# Instructions for the task:
Everything in the records below from the line containing "- lesion 1 (tumor, upper" through the line containing "Breast MRI (dynamic contrast-enhanced), one axial slice;" is to be reproduced exactly, those two lines included; no picture is to be copied.

START Supplied data

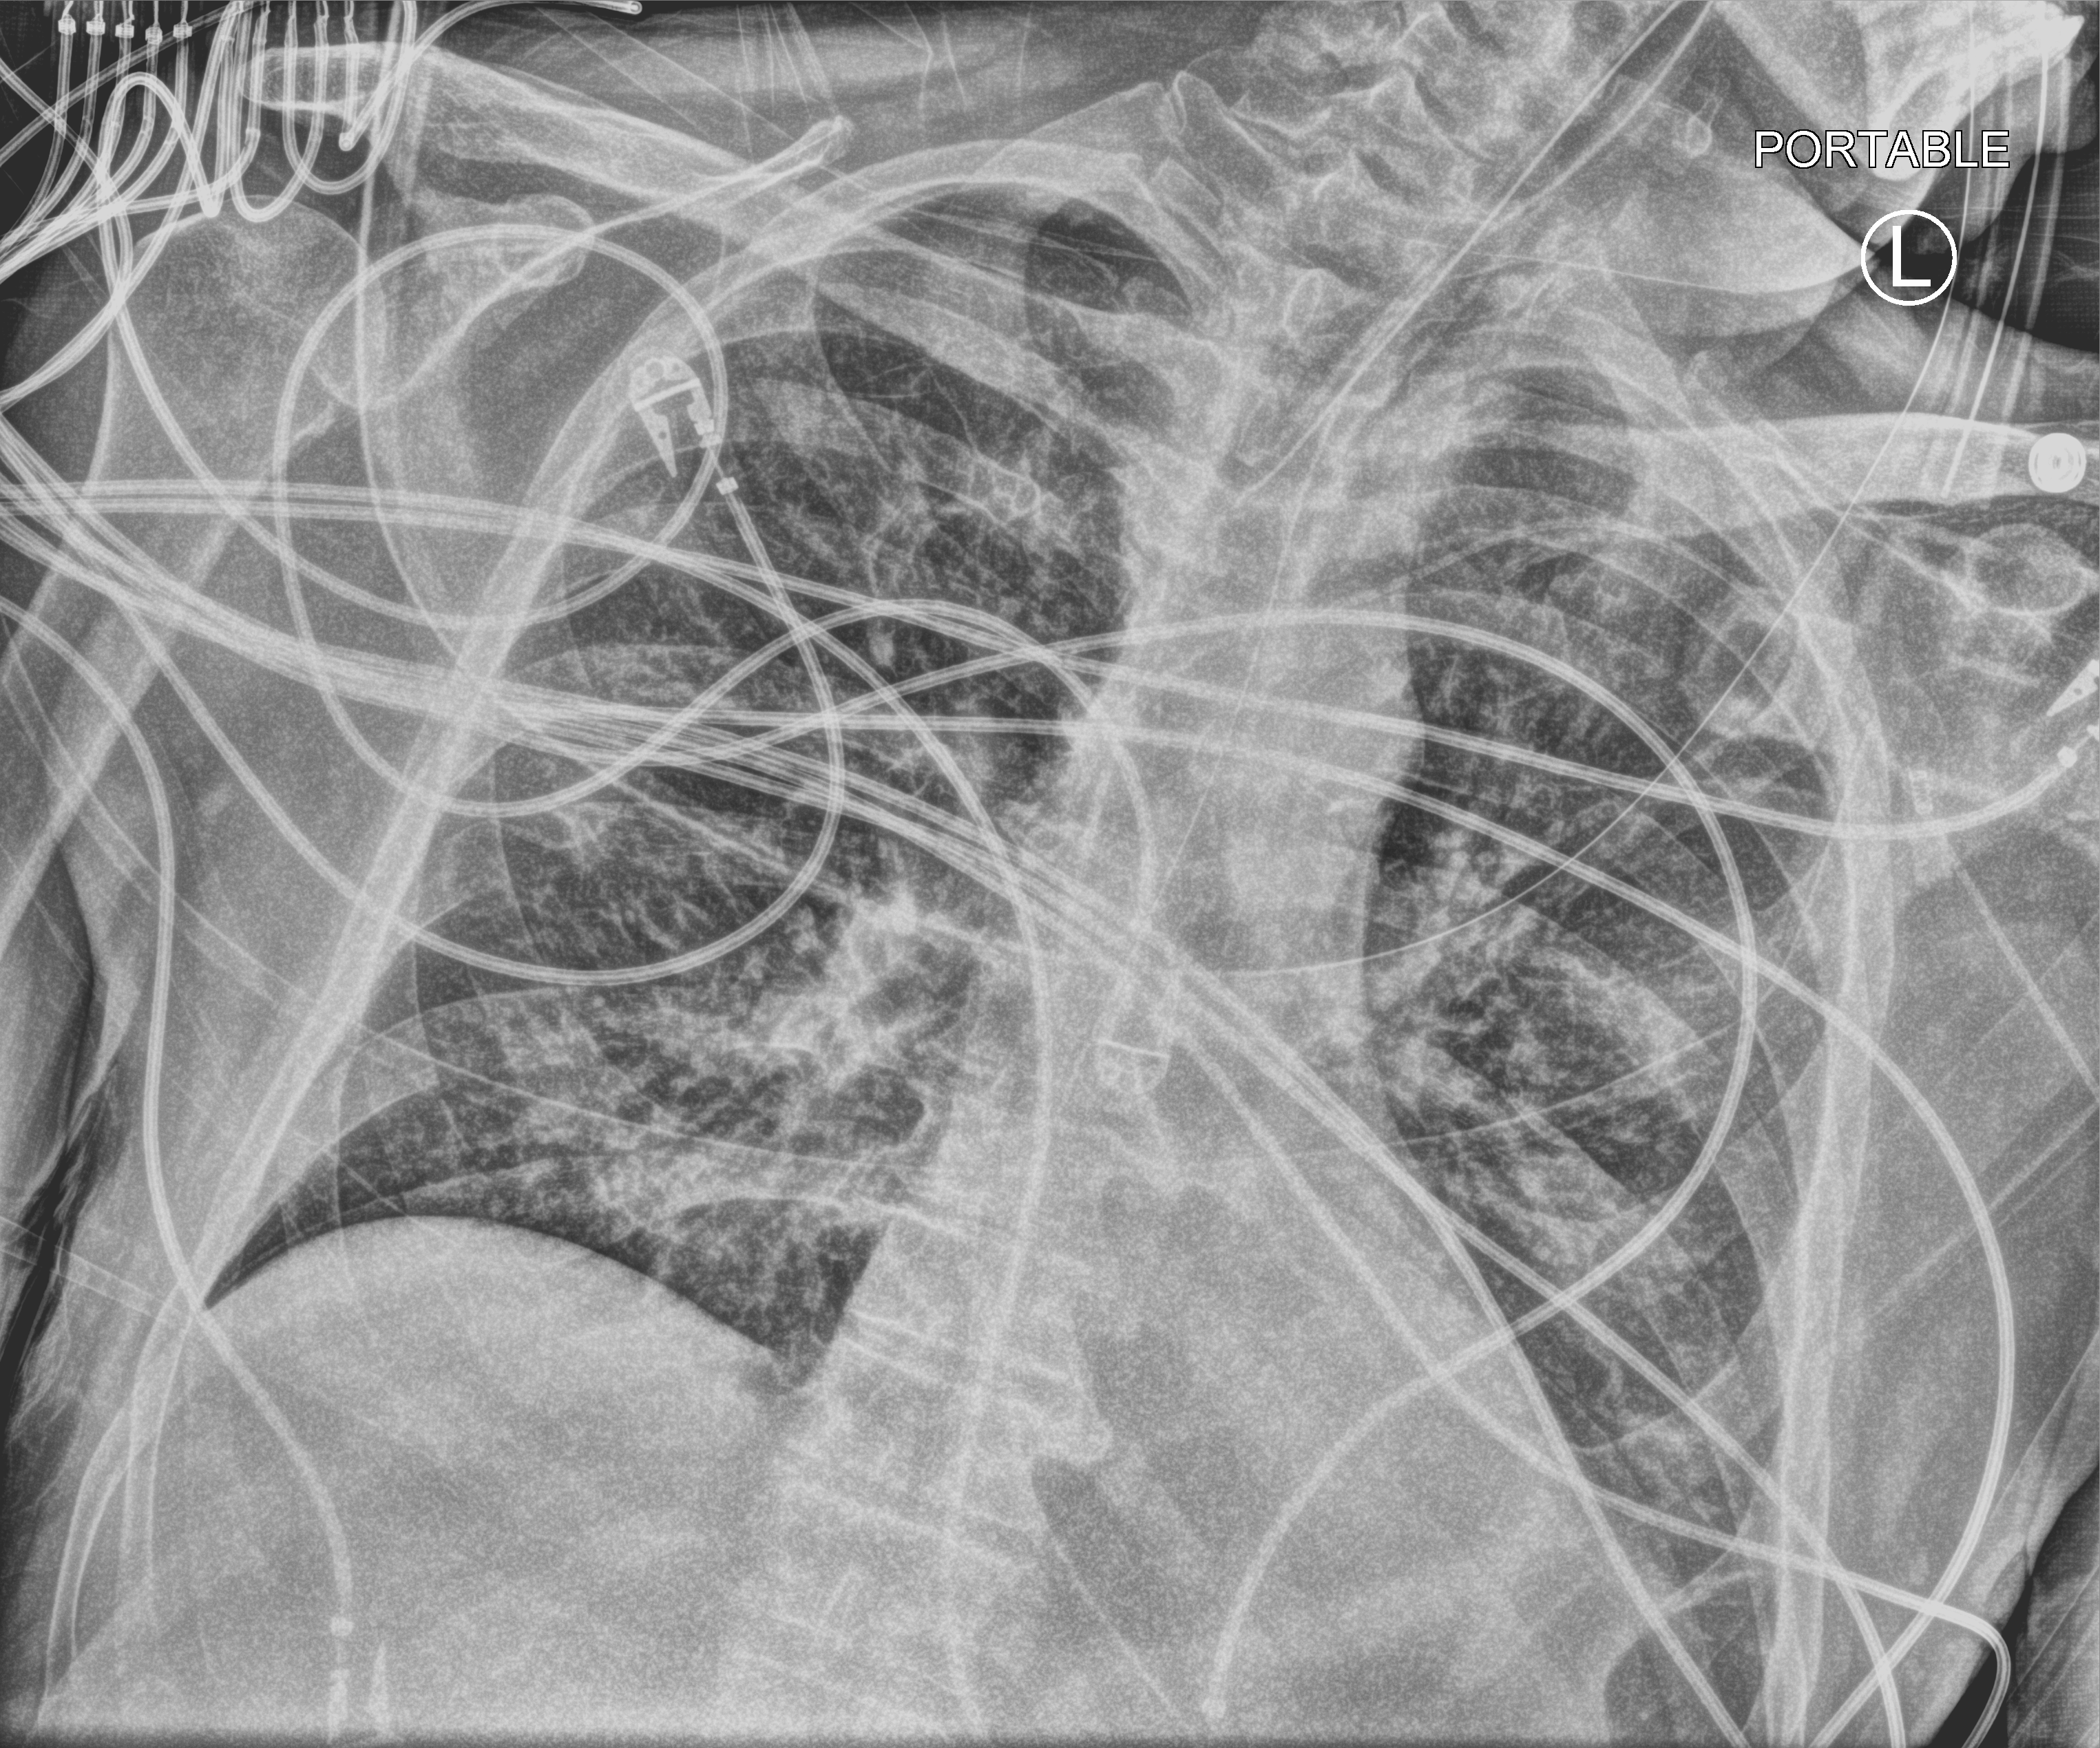
Chest X-ray (portable), anteroposterior (AP) projection. Patient hospitalised with COVID-19; male, aged 60–74 years.
Admission-level facts for this patient (not findings on this image; timing relative to this image not recorded):
- chronic kidney disease (admission record): no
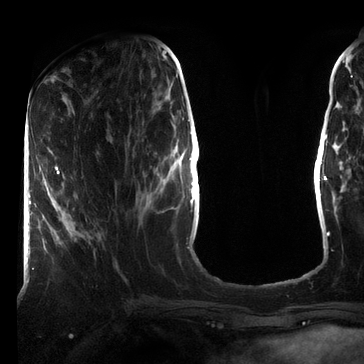
Breast MRI (dynamic contrast-enhanced), one axial slice. Position 27 of 72 along the scan axis. Cropped to one breast. Dynamic contrast-enhanced series, time point 2 of 7 at this slice position (early post-contrast). 3 T. TE 2.2 ms, TR 5.6 ms. 2.2 mm slice thickness. 364 × 364 image matrix. Female patient.
Outlined on this slice (semi-automatic segmentation, software-assisted and operator-edited):
- enhancing-tissue mask used for the functional tumour volume (all voxels passing the contrast-enhancement thresholds inside the analysis volume; usually the tumour): bounding box <33,167,60,270> (left, top, right, bottom; pixels)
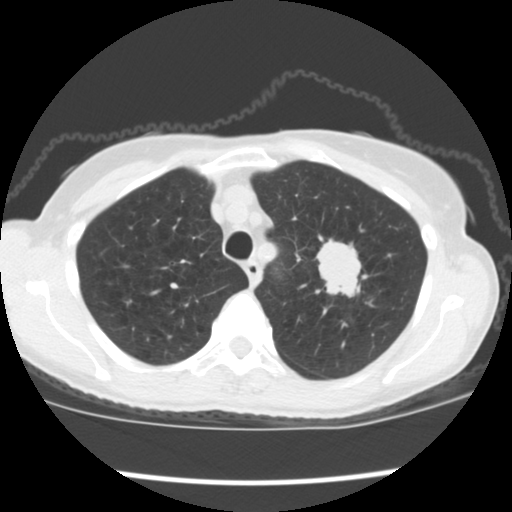
Low-dose screening chest CT, one axial slice. Position 143 of 176 along the scan axis. 120 kVp. Lung window (W 1500 / L -600 HU). 2.5 mm slice thickness. 512 × 512 image matrix, field of view 318 × 318 mm.
Annotated regions visible in this slice (expert manual segmentation):
- lesion 1 (tumor, upper lobe of left lung): box from (x=316, y=239) to (x=361, y=297) px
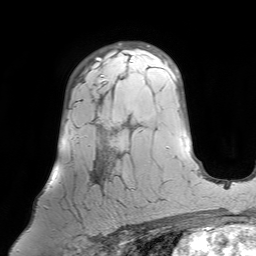
Breast MRI (dynamic contrast-enhanced), one axial slice; position 48 of 64 along the scan axis; cropped to one breast; dynamic contrast-enhanced series, time point 2 of 7 at this slice position (early post-contrast); 1.5 T; TE 4.6 ms, TR 7.2 ms; 2.5 mm slice thickness; 256 × 256 image matrix. Female patient.
Outlined on this slice (semi-automatically segmented with operator editing):
- enhancing-tissue mask used for the functional tumour volume (all voxels passing the contrast-enhancement thresholds inside the analysis volume; usually the tumour): box from (x=45, y=66) to (x=121, y=226) px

END Supplied data

# Expected answer:
- lesion 1 (tumor, upper lobe of left lung): box from (x=316, y=239) to (x=361, y=297) px
Breast MRI (dynamic contrast-enhanced), one axial slice; position 48 of 64 along the scan axis; cropped to one breast; dynamic contrast-enhanced series, time point 2 of 7 at this slice position (early post-contrast); 1.5 T; TE 4.6 ms, TR 7.2 ms; 2.5 mm slice thickness; 256 × 256 image matrix. Female patient.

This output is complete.